(Saved entries)

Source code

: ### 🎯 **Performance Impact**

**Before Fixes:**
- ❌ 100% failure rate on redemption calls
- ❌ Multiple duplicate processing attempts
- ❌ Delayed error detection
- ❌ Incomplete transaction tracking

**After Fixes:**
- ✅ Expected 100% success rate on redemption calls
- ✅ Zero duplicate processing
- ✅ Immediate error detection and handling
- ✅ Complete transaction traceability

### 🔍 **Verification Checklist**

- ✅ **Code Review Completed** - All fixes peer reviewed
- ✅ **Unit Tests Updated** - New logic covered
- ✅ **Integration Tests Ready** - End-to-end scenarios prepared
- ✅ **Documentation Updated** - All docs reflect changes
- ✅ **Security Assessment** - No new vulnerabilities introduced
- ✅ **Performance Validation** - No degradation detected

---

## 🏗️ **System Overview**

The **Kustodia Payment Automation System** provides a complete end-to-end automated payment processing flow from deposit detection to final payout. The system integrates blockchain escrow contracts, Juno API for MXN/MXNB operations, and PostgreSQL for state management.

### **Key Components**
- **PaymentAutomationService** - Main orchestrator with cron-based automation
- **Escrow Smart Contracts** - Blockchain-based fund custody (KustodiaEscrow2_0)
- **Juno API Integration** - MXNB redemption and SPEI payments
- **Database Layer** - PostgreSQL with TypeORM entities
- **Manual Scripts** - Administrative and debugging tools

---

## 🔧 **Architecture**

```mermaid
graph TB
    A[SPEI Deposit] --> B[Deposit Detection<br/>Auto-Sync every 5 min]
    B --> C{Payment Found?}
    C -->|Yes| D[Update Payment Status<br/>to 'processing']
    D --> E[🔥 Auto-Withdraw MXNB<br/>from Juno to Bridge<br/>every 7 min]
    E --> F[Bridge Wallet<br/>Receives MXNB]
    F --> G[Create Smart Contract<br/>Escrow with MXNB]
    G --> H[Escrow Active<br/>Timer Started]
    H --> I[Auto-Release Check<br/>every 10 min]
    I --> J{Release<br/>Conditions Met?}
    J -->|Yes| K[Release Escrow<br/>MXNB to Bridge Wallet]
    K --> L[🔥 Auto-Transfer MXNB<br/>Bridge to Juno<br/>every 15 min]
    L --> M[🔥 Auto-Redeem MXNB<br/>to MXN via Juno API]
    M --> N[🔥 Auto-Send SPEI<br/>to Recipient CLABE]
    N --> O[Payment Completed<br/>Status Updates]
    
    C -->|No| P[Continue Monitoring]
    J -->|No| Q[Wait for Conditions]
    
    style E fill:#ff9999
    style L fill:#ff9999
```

The problem: Copy every record exactly.

Exercise response:
Source code

: ### 🎯 **Performance Impact**

**Before Fixes:**
- ❌ 100% failure rate on redemption calls
- ❌ Multiple duplicate processing attempts
- ❌ Delayed error detection
- ❌ Incomplete transaction tracking

**After Fixes:**
- ✅ Expected 100% success rate on redemption calls
- ✅ Zero duplicate processing
- ✅ Immediate error detection and handling
- ✅ Complete transaction traceability

### 🔍 **Verification Checklist**

- ✅ **Code Review Completed** - All fixes peer reviewed
- ✅ **Unit Tests Updated** - New logic covered
- ✅ **Integration Tests Ready** - End-to-end scenarios prepared
- ✅ **Documentation Updated** - All docs reflect changes
- ✅ **Security Assessment** - No new vulnerabilities introduced
- ✅ **Performance Validation** - No degradation detected

---

## 🏗️ **System Overview**

The **Kustodia Payment Automation System** provides a complete end-to-end automated payment processing flow from deposit detection to final payout. The system integrates blockchain escrow contracts, Juno API for MXN/MXNB operations, and PostgreSQL for state management.

### **Key Components**
- **PaymentAutomationService** - Main orchestrator with cron-based automation
- **Escrow Smart Contracts** - Blockchain-based fund custody (KustodiaEscrow2_0)
- **Juno API Integration** - MXNB redemption and SPEI payments
- **Database Layer** - PostgreSQL with TypeORM entities
- **Manual Scripts** - Administrative and debugging tools

---

## 🔧 **Architecture**

```mermaid
graph TB
    A[SPEI Deposit] --> B[Deposit Detection<br/>Auto-Sync every 5 min]
    B --> C{Payment Found?}
    C -->|Yes| D[Update Payment Status<br/>to 'processing']
    D --> E[🔥 Auto-Withdraw MXNB<br/>from Juno to Bridge<br/>every 7 min]
    E --> F[Bridge Wallet<br/>Receives MXNB]
    F --> G[Create Smart Contract<br/>Escrow with MXNB]
    G --> H[Escrow Active<br/>Timer Started]
    H --> I[Auto-Release Check<br/>every 10 min]
    I --> J{Release<br/>Conditions Met?}
    J -->|Yes| K[Release Escrow<br/>MXNB to Bridge Wallet]
    K --> L[🔥 Auto-Transfer MXNB<br/>Bridge to Juno<br/>every 15 min]
    L --> M[🔥 Auto-Redeem MXNB<br/>to MXN via Juno API]
    M --> N[🔥 Auto-Send SPEI<br/>to Recipient CLABE]
    N --> O[Payment Completed<br/>Status Updates]
    
    C -->|No| P[Continue Monitoring]
    J -->|No| Q[Wait for Conditions]
    
    style E fill:#ff9999
    style L fill:#ff9999
```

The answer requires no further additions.